I don’t think we’ll ever see a good study on the care provided by NPs versus MDs, it’s just a really hard thing to do. I suppose you could look at number of referrals made and imaging tests done, but it’s so hard to adjust for confounders.
David Block MD
May 27th, 2009 at 7:20 pm
I don’t at all disagree with you, Sharon. But this may just end up being a tug of war and the decisive factor may be cost of care – unless we can show “medical necessity” for the presence of the physician. It seems to me that here is a chance for medical academe to demonstrate more than moral support.
PookieMD
May 28th, 2009 at 1:54 pm
DB-couldn’t agree more about the confusion surrounding the use of PA’s and NP and other “physician extenders.” I think patients view them the same as physicians, and don’t know the differences required in training and experience. I doubt that Congress and the American public will agree to pay primary care physicians more–not when can be easily replaced by an “extender.” Seeing a “mid-level” is like going to Jiffy Lube–it’s all okay if all you need is your oil changed, but what if there is a serious problem that requires more knowledge?
Stephen Ferrara
May 29th, 2009 at 4:16 pm
An interesting topic and comments that follow. It is obvious that even many “medical people” do not understang the role of the nurse practitioner since their comments are minimalizing and denigrating – Jiffy Lube? Fine – keep on thinking that NPs are “simple” and can’t handle “complex” patients. We want to work together with you so that we can care for the many patients that don’t have providers. It’s ok for NPs to care for the un or underinsured but don’t let them care for the patients with real insurance. There is no evidence that NPs order any more tests or referrals than any other provider.

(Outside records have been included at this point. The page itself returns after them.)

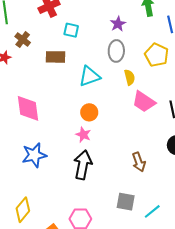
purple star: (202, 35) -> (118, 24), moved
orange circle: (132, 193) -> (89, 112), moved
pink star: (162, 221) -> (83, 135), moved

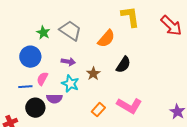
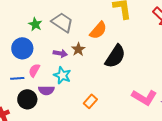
black semicircle: (123, 65) -> (115, 56), size x1.4
brown star: (93, 74) -> (78, 49), moved
pink L-shape: (129, 106) -> (144, 97), moved

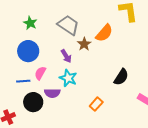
green star: (35, 24) -> (30, 23), moved
brown star: (78, 49) -> (84, 44), moved
purple arrow: (60, 53) -> (66, 56), turned 48
black semicircle: (115, 56) -> (121, 77), moved, size x0.7

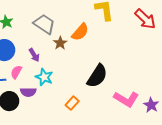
purple arrow: (66, 56) -> (34, 55), moved
black semicircle: (121, 77) -> (97, 76), size x1.4

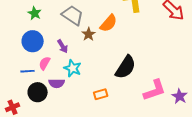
pink L-shape: (126, 99) -> (155, 90), turned -50
orange rectangle: (72, 103) -> (101, 94), turned 32

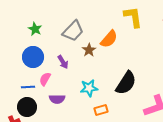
gray trapezoid: (73, 15) -> (73, 31), turned 100
cyan star: (73, 68) -> (89, 88), moved, turned -30
black circle: (38, 92) -> (27, 107), moved

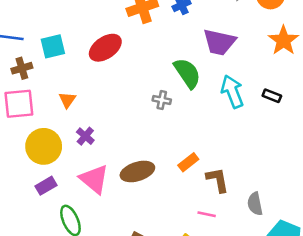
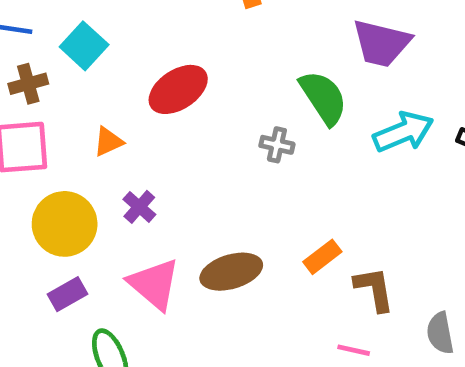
cyan square: (53, 46) -> (84, 46), turned -35
red ellipse: (105, 48) -> (178, 89), moved
cyan arrow: (232, 92) -> (403, 132), turned 88
orange triangle: (67, 100) -> (108, 142), turned 30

We as NPs will continue going into primary care when many physicians completely avoid it and are leaving in droves. We want to partner with you – not so that you can supervise us – but so that we can collaborate and bring best practices to our patients. Is it not possible that NPs have areas of specialty where we are better equipped to handle a certain situation or patient? Perhaps you all have worked with what you consider substandard NPs – has that not happened with your physician colleagues?
The argument becomes so tired. Our healthcare system is literally falling apart and costing trillions while many people go without care althogether. I challenge us all to find a way to work together and form a model of care where the best clinician is taking care for that patient at the right time and place.